Dataset content –
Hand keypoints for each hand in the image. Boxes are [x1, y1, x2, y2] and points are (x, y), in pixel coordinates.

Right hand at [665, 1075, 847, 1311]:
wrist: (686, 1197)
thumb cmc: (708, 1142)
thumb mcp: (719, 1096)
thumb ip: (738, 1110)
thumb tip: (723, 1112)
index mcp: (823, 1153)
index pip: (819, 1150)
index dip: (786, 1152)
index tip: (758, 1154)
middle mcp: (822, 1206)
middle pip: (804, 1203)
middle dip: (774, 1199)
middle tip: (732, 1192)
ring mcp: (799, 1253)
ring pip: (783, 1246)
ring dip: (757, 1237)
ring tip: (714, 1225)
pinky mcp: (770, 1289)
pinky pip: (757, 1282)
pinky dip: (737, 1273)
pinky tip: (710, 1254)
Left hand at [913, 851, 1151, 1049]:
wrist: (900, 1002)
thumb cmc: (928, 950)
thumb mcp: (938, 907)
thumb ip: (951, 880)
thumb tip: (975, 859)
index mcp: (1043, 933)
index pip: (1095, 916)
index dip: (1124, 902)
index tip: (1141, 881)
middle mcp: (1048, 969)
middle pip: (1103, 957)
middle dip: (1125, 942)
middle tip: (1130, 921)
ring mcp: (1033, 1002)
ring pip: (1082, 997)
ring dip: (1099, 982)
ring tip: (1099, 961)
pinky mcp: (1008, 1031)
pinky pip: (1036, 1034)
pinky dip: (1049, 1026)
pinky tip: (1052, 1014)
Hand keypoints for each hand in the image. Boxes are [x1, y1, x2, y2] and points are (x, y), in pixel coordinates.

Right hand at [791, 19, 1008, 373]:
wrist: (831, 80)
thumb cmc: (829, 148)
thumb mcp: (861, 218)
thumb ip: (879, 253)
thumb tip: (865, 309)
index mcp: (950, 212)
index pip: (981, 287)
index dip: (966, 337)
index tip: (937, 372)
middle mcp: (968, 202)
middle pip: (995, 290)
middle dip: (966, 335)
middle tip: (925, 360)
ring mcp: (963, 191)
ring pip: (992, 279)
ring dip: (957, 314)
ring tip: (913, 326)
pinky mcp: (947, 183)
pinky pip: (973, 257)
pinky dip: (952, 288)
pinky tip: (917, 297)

Task objective – Beginning at the top of the data, please return every line until and including the line containing "pinky tip: (710, 1254)", copied exactly, and nothing past it.

Response below –
Hand keypoints for each hand in the image. Boxes are [x1, y1, x2, y2] and points are (x, y), in pixel coordinates.

Right hand at [665, 1075, 847, 1311]:
wrist: (686, 1197)
thumb cmc: (708, 1142)
thumb mcp: (719, 1096)
thumb ip: (738, 1110)
thumb tip: (723, 1112)
index mcp: (823, 1153)
index pip: (819, 1150)
index dip: (786, 1152)
index tip: (758, 1154)
middle mcp: (822, 1206)
middle pip: (804, 1203)
middle dip: (774, 1199)
middle tip: (732, 1192)
ring mcp: (799, 1253)
ring pip: (783, 1246)
ring dip: (757, 1237)
ring tip: (714, 1225)
pinky mcp: (770, 1289)
pinky pip: (757, 1282)
pinky dip: (737, 1273)
pinky tip: (710, 1254)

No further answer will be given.